In the Wild Card playoff 32–48 loss against the Green Bay Packers, he had his best game of the season with 6 receptions for 103 yards, including a 42-yard catch off a well-executed pass route. It was his first 100-yard game since the Thanksgiving contest against the Las Vegas Raiders in 2021.

After not regaining his pre-injury form, Gallup was released in a salary-cap move on March 15, 2024.

===Las Vegas Raiders===
On April 30, 2024, Gallup signed a one-year contract with the Las Vegas Raiders. He was acquired with the intention of competing with Tre Tucker for the third receiver role.

On July 23, 2024, before the start of training camp, Gallup announced his retirement from professional football.
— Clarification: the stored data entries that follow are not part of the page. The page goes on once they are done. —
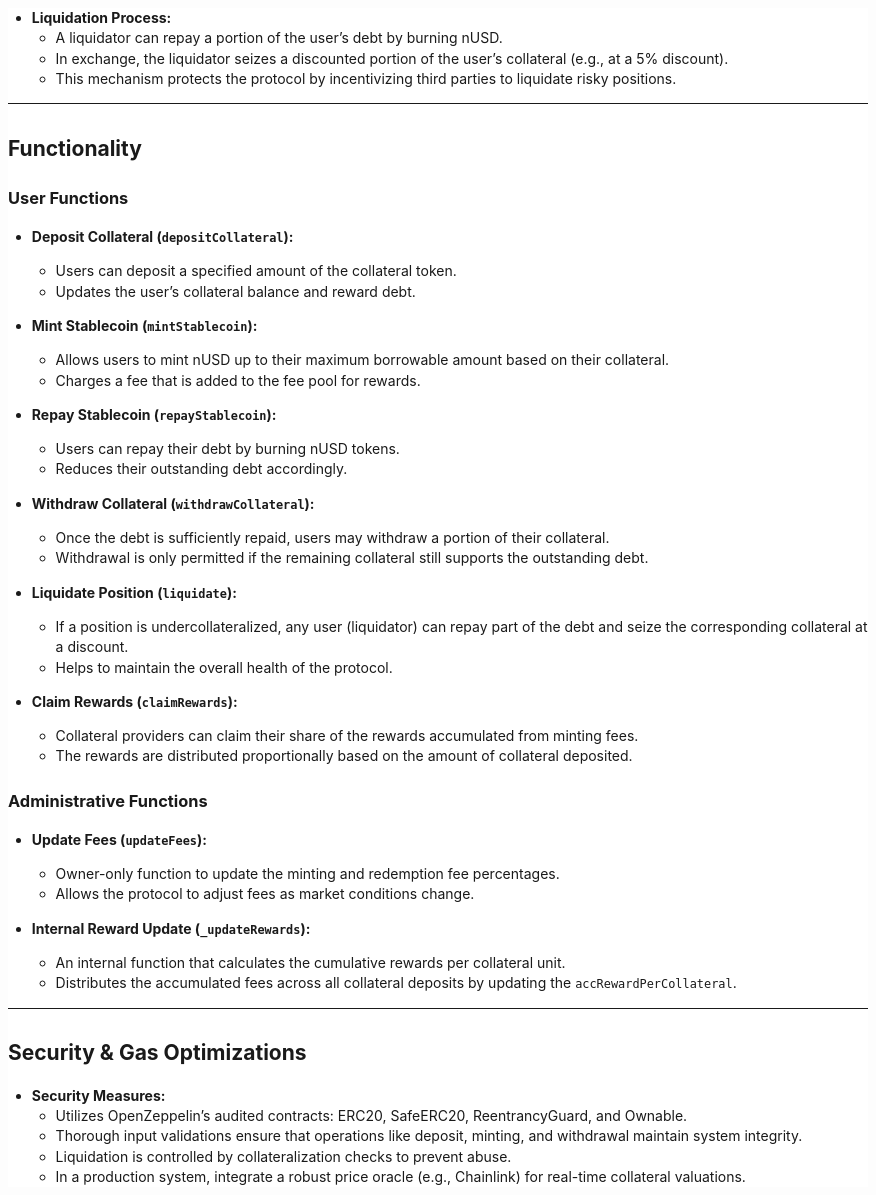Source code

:- **Liquidation Process:**  
  - A liquidator can repay a portion of the user’s debt by burning nUSD.
  - In exchange, the liquidator seizes a discounted portion of the user’s collateral (e.g., at a 5% discount).
  - This mechanism protects the protocol by incentivizing third parties to liquidate risky positions.

---

## Functionality

### User Functions

- **Deposit Collateral (`depositCollateral`):**  
  - Users can deposit a specified amount of the collateral token.
  - Updates the user’s collateral balance and reward debt.

- **Mint Stablecoin (`mintStablecoin`):**  
  - Allows users to mint nUSD up to their maximum borrowable amount based on their collateral.
  - Charges a fee that is added to the fee pool for rewards.

- **Repay Stablecoin (`repayStablecoin`):**  
  - Users can repay their debt by burning nUSD tokens.
  - Reduces their outstanding debt accordingly.

- **Withdraw Collateral (`withdrawCollateral`):**  
  - Once the debt is sufficiently repaid, users may withdraw a portion of their collateral.
  - Withdrawal is only permitted if the remaining collateral still supports the outstanding debt.

- **Liquidate Position (`liquidate`):**  
  - If a position is undercollateralized, any user (liquidator) can repay part of the debt and seize the corresponding collateral at a discount.
  - Helps to maintain the overall health of the protocol.

- **Claim Rewards (`claimRewards`):**  
  - Collateral providers can claim their share of the rewards accumulated from minting fees.
  - The rewards are distributed proportionally based on the amount of collateral deposited.

### Administrative Functions

- **Update Fees (`updateFees`):**  
  - Owner-only function to update the minting and redemption fee percentages.
  - Allows the protocol to adjust fees as market conditions change.

- **Internal Reward Update (`_updateRewards`):**  
  - An internal function that calculates the cumulative rewards per collateral unit.
  - Distributes the accumulated fees across all collateral deposits by updating the `accRewardPerCollateral`.

---

## Security & Gas Optimizations

- **Security Measures:**
  - Utilizes OpenZeppelin’s audited contracts: ERC20, SafeERC20, ReentrancyGuard, and Ownable.
  - Thorough input validations ensure that operations like deposit, minting, and withdrawal maintain system integrity.
  - Liquidation is controlled by collateralization checks to prevent abuse.
  - In a production system, integrate a robust price oracle (e.g., Chainlink) for real-time collateral valuations.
===Washington Commanders===
On March 20, 2025, Gallup came out of retirement and signed with the Washington Commanders. He was released by the Commanders on August 25.

==Career statistics==

===NFL===
====Regular season====

| Year | Team | Games |  | Receiving |  |  |  |  | Fumbles |  |
| GP | GS | Rec | Yds | Avg | Lng | TD | Fum | Lost |
| 2018 | DAL | 16 | 8 | 33 | 507 | 15.4 | 49T | 2 | 0 | 0 |
| 2019 | DAL | 14 | 12 | 66 | 1,107 | 16.8 | 62 | 6 | 0 | 0 |
| 2020 | DAL | 16 | 15 | 59 | 843 | 14.3 | 55 | 5 | 0 | 0 |
| 2021 | DAL | 9 | 8 | 35 | 445 | 12.7 | 41 | 2 | 0 | 0 |
| 2022 | DAL | 14 | 11 | 39 | 424 | 10.9 | 27 | 4 | 0 | 0 |
| 2023 | DAL | 17 | 13 | 34 | 418 | 12.3 | 41 | 2 | 0 | 0 |
| Career |  | 86 | 67 | 266 | 3,744 | 14.1 | 62 | 21 | 0 | 0 |

====Postseason====

| Year | Team | Games |  | Receiving |  |  |  |  | Fumbles |  |
| GP | GS | Rec | Yds | Avg | Lng | TD | Fum | Lost |
| 2018 | DAL | 2 | 1 | 8 | 137 | 17.1 | 44 | 1 | 0 | 0 |
| 2021 | DAL | 0 | 0 | Did not play due to injury |  |  |  |  |  |  |
| 2022 | DAL | 2 | 2 | 5 | 46 | 9.2 | 15 | 1 | 0 | 0 |
| 2023 | DAL | 1 | 1 | 6 | 103 | 17.2 | 42 | 0 | 0 | 0 |
| Career |  | 5 | 4 | 19 | 286 | 15.1 | 44 | 2 | 0 | 0 |

===College===

| Season | Team | GP | Receiving |  |  |  |
| Rec | Yds | Avg | TD |
| 2016 | Colorado State | 13 | 76 | 1,272 | 16.7 | 14 |
| 2017 | Colorado State | 13 | 100 | 1,418 | 14.2 | 7 |
| Total |  | 26 | 176 | 2,690 | 15.3 | 21 |

==Personal life==
Gallup was adopted when he was 10 months old. His brother Andrew died by suicide in 2018.